Dienstag, 30. November 2010

"Jahresarbeiten"

Unbedingt bedacht werden müsste einmal der pädagogische Wert der "Jahresarbeiten"; besonders in der 8.Klasse:
Wie viele Schüler bewältigen das gut und wie viele sind damit völlig überfordert, so dass die Eltern einen großen Teil der Leistung erbringen?
Wie sieht es mit den gewählten Themen aus? Sind es im Sinne der Waldorfpädagogik wünschenswerte Themen und werden sie in der wünschenswerten Weise ausgearbeitet und vorgetragen?
Wird nicht oft der Ehrgeiz und der Egoismus der Schüler unterstützt? Sie machen etwas für sich, was sie sich vielleicht schon lange wünschten?
Wieviele Arbeiten werden letztendlich doch in einer ganz kurzen Zeit angefertigt und reifen und entwickeln sich nicht wirklich?

Man blickt auf gute Einzelleistungen, die einen beglücken; aber wie ist es mit der Gesamtheit einer Klasse?

Ist nicht das Klassenspiel eine ausreichende "Jahresarbeit? Dazu noch eine gemeinschaftliche?

Man kennt dann auch gleich die Antworten, die kommen: Es ist wichtig und schön, dass die Kinder einmal eine selbstständige Arbeit durchführen, usw. Wie aber ist das durch die Menschenkunde abgedeckt? Wie ist die Entwicklung der Seelenglieder gegen Ende des zweiten Jahrsiebts? Wie bringt man das alles miteinander in Einklang?

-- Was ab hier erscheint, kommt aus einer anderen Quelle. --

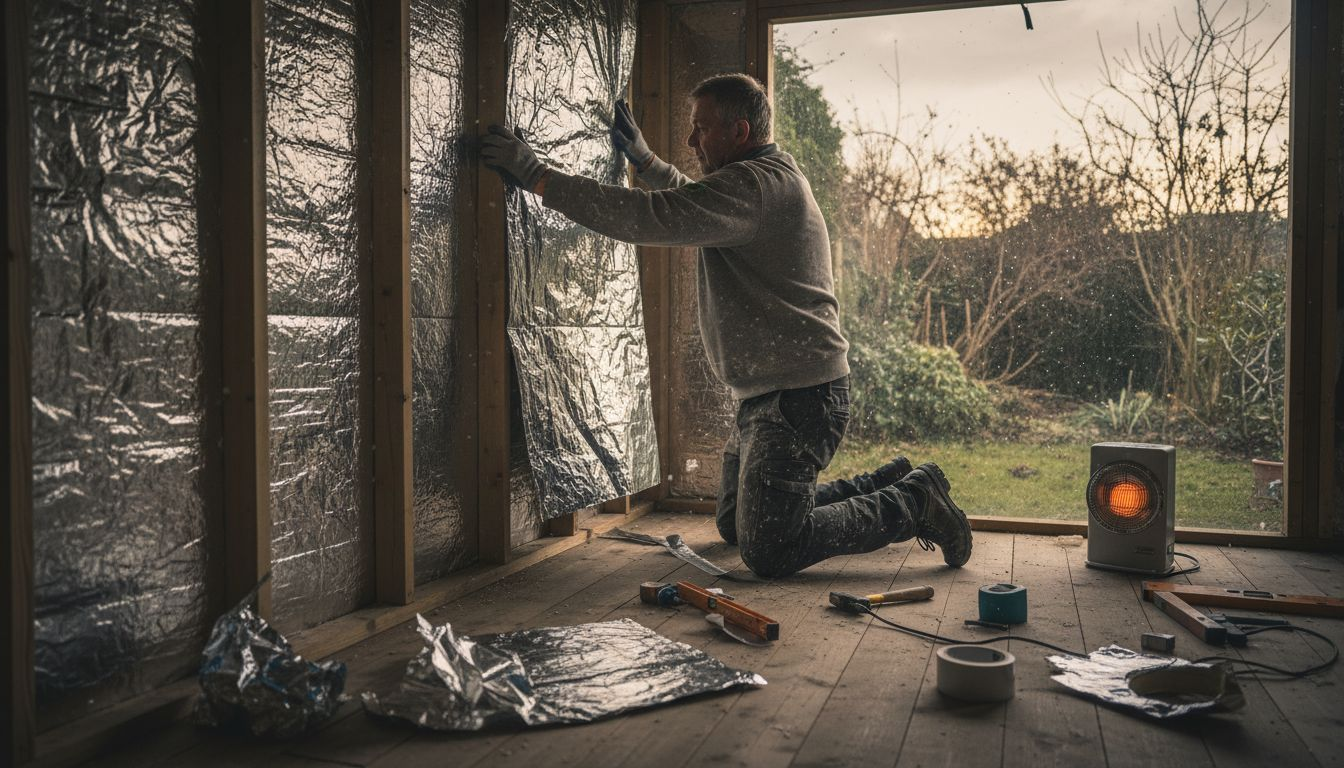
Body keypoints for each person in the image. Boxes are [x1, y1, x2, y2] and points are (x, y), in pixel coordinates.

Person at [480, 73, 972, 578]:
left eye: (701, 129)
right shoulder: (763, 177)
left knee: (771, 549)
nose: (692, 141)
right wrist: (647, 164)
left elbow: (656, 216)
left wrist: (538, 176)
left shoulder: (755, 185)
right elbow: (697, 205)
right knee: (738, 526)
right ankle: (885, 483)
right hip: (777, 395)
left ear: (739, 132)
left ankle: (915, 500)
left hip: (799, 399)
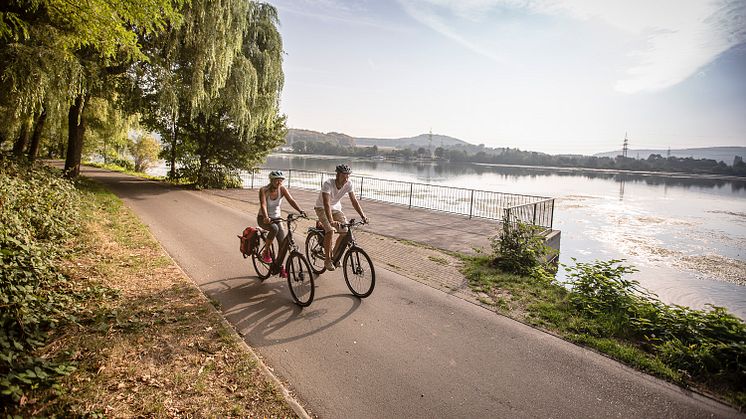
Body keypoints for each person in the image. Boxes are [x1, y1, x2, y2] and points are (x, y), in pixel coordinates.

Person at [314, 164, 368, 271]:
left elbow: (354, 201)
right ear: (338, 175)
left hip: (336, 209)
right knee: (330, 230)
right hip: (321, 208)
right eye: (344, 176)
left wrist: (363, 216)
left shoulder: (348, 184)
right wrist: (331, 221)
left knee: (345, 231)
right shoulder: (328, 184)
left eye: (348, 176)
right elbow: (326, 203)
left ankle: (334, 254)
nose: (346, 178)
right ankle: (327, 260)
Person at [258, 171, 306, 275]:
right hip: (263, 218)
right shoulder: (264, 190)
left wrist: (300, 211)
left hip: (277, 218)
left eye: (281, 180)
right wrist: (266, 217)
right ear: (271, 180)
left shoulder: (282, 189)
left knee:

Ich habe noch nie an keiner Schule eine befriedigende Vorstellung der 8.Klass-Arbeiten erlebt.

Im Rundbrief der Pädagogischen Sektion Michaeli 2010 schreibt Christoph Wiechert ("Die pädagogische Praxis der Waldorfschulen") im Anschluss an seine Ausführungen zu den 12.-Klass-Arbeiten:


"Bei diesem Thema kann einem die Frage kommen, was ist die pädagogische Relevanz, was ist die pädagogische Redlichkeit, solche Arbeiten auch an das Ende des achten Schuljahres zu legen? Wie ist das Verhältnis von Lernen zum Event? Welcher pädagogische Gewinn liegt in einer Abschlussarbeit eines Achtklässlers...? Wie ist diese Idee entstanden? Im allgemeinen Sog, früh etwas zu tun, was für später vorgesehen war?
Auch hier sind nicht reflektierte Gewohnheiten entstanden, die der pädagogischen Selbstberatung harren. Sehen wir einen Gewinn, eine Zunahme an Selbstständigkeit, sehen wir wirkliche Originalarbeiten oder ist es Abgeschriebenes aus Wikipedia im Internet?"